Geological Fault – Concept, types, characteristics and examples

We explain what a geological fault is, its types and its relationship with seismic movements. In addition, the main failures of the world.

geologic fault
Geological faults produce a discontinuity between stone assemblages.

What is a geological fault?

In geology, a fault a is a fracture or set of fractures in the large stone blocks of the lithosphere, which produce a discontinuity or relative displacement between the stone assemblages. These types of breaks occur when the force of the tectonic movement overcomes the resistance of the soil materials.

Faults are common on the planet, and usually found on the edges of each tectonic plate, in addition to being involved in the tectonic formation of mountains (orogenesis). In addition, these ruptures can be vertical or horizontal, or even occur in a diagonal direction, depending on the geological characteristics of the terrain.

In places where there are faults, seismic movements tend to occur, since the pressure of the tectonic plates shakes the stone blocks when resisting movement, since there is no lubrication of any kind between them: the energy accumulates in the place and when released, when one of the two rock blocks finally gives way , the seismic waves that we perceive on the surface are generated.
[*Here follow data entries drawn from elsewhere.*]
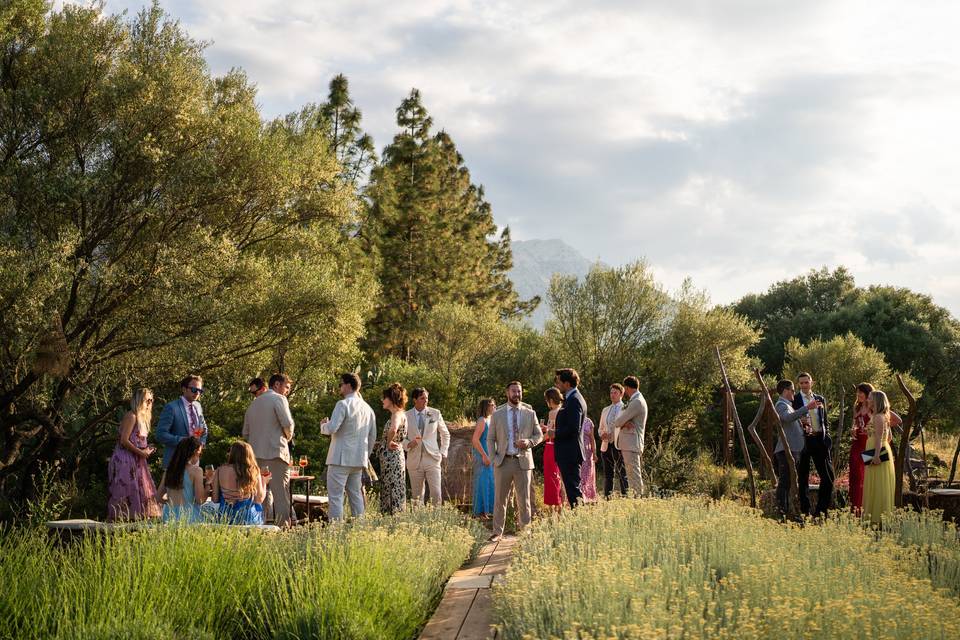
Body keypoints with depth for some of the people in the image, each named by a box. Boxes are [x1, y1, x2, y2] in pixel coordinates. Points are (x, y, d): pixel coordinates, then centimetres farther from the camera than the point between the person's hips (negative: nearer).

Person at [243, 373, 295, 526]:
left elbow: (245, 433, 22)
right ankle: (283, 527, -13)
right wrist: (288, 436, 6)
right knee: (281, 495, -7)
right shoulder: (278, 399, -3)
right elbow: (288, 423, -13)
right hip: (275, 453, -7)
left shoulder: (254, 403, 20)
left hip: (255, 455, 7)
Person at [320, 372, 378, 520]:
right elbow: (372, 437, 19)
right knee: (356, 495, 13)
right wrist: (366, 455, 27)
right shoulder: (367, 408, 14)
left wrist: (323, 425, 2)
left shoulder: (343, 404, -10)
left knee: (335, 496, -6)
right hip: (359, 460, 7)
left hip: (341, 458, -7)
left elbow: (332, 428, -19)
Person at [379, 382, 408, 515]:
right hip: (390, 458, 10)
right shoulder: (398, 414, 15)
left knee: (392, 489, -7)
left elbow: (393, 429, -36)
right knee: (387, 489, 12)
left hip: (392, 456, -10)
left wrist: (389, 443, -20)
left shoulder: (398, 414, -15)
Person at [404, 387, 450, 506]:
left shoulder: (435, 414, 7)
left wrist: (443, 452, 9)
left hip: (432, 459, 0)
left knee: (436, 493, -10)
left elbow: (445, 434, 18)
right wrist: (408, 444, -10)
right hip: (414, 461, 0)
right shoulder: (406, 416, 4)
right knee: (417, 496, 3)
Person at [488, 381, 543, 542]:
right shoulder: (497, 414, 6)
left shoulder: (530, 413, 7)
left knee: (524, 499, 3)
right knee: (499, 499, 2)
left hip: (523, 461, 0)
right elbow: (490, 439, 9)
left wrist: (529, 442, -10)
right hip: (503, 462, 0)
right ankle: (497, 532, 9)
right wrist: (493, 458, -3)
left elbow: (539, 435, 10)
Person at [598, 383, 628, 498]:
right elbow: (601, 428, 23)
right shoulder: (605, 410, 18)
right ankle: (607, 499, 10)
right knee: (608, 475, 8)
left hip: (619, 446, -6)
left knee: (622, 475, -6)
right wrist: (602, 434, 0)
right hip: (606, 446, 6)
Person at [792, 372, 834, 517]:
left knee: (828, 475, 1)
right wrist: (799, 422, -19)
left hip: (819, 439, 4)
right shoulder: (794, 399, 2)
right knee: (803, 478, 2)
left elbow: (825, 421, 19)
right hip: (802, 440, -4)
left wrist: (827, 437, 5)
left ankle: (821, 509, 10)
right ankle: (804, 510, 8)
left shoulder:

Thus, depending on whether they have moved and generated earthquakes at least once in the last 10,000 years or not, the faults can be considered active or inactive, respectively. The active ones, in addition, can be seismic (if they produce tremors) or asismic (if they do not produce them).
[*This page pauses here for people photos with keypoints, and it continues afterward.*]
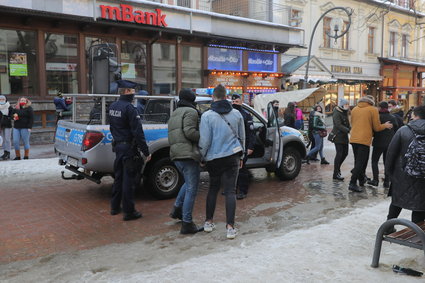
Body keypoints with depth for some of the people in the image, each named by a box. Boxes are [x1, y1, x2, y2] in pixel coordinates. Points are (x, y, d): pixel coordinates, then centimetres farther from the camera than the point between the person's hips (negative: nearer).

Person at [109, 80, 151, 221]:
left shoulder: (112, 107, 10)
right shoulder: (129, 108, -18)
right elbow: (138, 132, -21)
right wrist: (146, 152, -19)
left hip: (117, 146, 9)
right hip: (129, 148, -9)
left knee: (118, 177, 19)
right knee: (128, 180, -2)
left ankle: (115, 207, 29)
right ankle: (128, 212, 6)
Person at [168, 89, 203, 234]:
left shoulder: (174, 114, 23)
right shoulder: (191, 112, -6)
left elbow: (173, 136, 19)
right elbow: (190, 132, -20)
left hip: (176, 155, 9)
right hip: (188, 154, -9)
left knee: (188, 183, 28)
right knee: (191, 189, -4)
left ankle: (177, 209, 22)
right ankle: (187, 223, -2)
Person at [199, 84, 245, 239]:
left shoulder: (207, 116, -8)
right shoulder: (236, 113, 3)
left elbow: (205, 140, -10)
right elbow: (242, 137, 11)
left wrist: (202, 156, 6)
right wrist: (241, 156, 22)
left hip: (214, 158, -1)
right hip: (232, 157, 1)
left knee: (213, 188, 16)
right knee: (230, 191, 1)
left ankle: (209, 222, 22)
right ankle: (230, 227, -3)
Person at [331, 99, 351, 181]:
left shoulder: (345, 113, 15)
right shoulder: (337, 114, -14)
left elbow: (347, 124, 19)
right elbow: (338, 125, -24)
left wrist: (350, 128, -1)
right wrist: (348, 130, -31)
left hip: (344, 136, 9)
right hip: (338, 136, -9)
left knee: (345, 153, 12)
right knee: (339, 154, -9)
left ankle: (337, 168, 30)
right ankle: (336, 174, -4)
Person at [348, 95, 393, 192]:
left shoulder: (354, 109, 12)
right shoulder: (373, 109, -2)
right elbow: (377, 128, -1)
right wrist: (385, 126, 18)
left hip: (353, 139, 6)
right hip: (364, 140, -6)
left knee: (358, 161, 18)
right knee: (360, 162, -4)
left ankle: (361, 179, 31)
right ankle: (352, 183, -10)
Types of geological faults

geological fault types
Faults are classified by the way the plates are displaced.

Faults are usually classified geometrically, that is, from the point of view of the relative displacement of the stone blocks involved, along a fault plane that can be vertical, horizontal or inclined. In this way, the failures are classified into:

Normal or direct failures. Those on which gravity acts, that is, in which one of the stone blocks slides down the other, along an inclined fault plane.

Reverse faults. Those in which the opposite of the previous case occurs, that is, one of the stone blocks rises up from the other, along an inclined fault plane. The block that emerges is known as a thrust.

Elapsed, heading, or tear failures. Those in which the displacement occurs horizontally, parallel to the fault course. Depending on the direction of movement, they can be of two subtypes:

  • Sinistral or left directional, if the block shifts to its left side.
  • Dextral or right direction, if you do it to the opposite side, the right.

Oblique or mixed faults. Those in which two of the three previous cases are combined, that is, the block moves down and to the right, down and to the left, up to the right or up to the left.

Rotational faults. Those in which one of the blocks, instead of moving, rotates on its axis. This can happen in three ways:

  • Scissor, when the axis of rotation is perpendicular to the fault plane.
  • In cylinder, when the axis of rotation is parallel to the fault plane.
  • In cone, when the axis of rotation is oblique to the fault plane.

In the last two cases, the fault plane is usually curvilinear.

Major faults in the world

Some of the most famous faults in the world are the following:

  • San Andrés fault. A fault of around 1,300 km in length that crosses the states of California, in the United States, and Baja California, in Mexico. It represents the boundary between the tectonic plates of North America and the Pacific, and is famous for its devastating earthquakes, typical of the so-called Pacific Ring of Fire, to which it belongs.
  • Ramón fault. Active fault located east of the capital city of Chile, Santiago, at the foot of the Sierra de Ramón, from where it gets its name. It has a length of 25 km and a depth of 5 km, located in a north-south direction. Being a reverse fault, it is responsible for the creation of the nearby mountain range.
  • Altyn Tagh fault. Gigantic fault of around 2500 km in length, boundary between the tectonic plates of Eurasia and the Indian subcontinent. Located 1,200 km from Mount Everest, it is the largest active strike fracture on the planet, and its last earthquake took place in 2008 in Sichuan, China, leaving more than 60,000 dead.
  • Motagua fault. Located in Guatemala and the Mexican southeast, this fault follows the course of the Motagua River crossing Guatemala and Belize. It represents the separation between the tectonic plates of North America and the Caribbean, and causes numerous volcanic phenomena in Central America.
  • Fagnano-Magallanes fault. Fault system located between the South American and Scotia tectonic plates, in an east-west direction to the south of Argentine Patagonia, from the western mouth of the Strait of Magellan, to the valleys of the Turbio River and the Irigoyen River. Its usual earthquakes do not exceed 4 points on the Richter scale, and the largest occurred in 1949, reaching 7.8 points on the scale.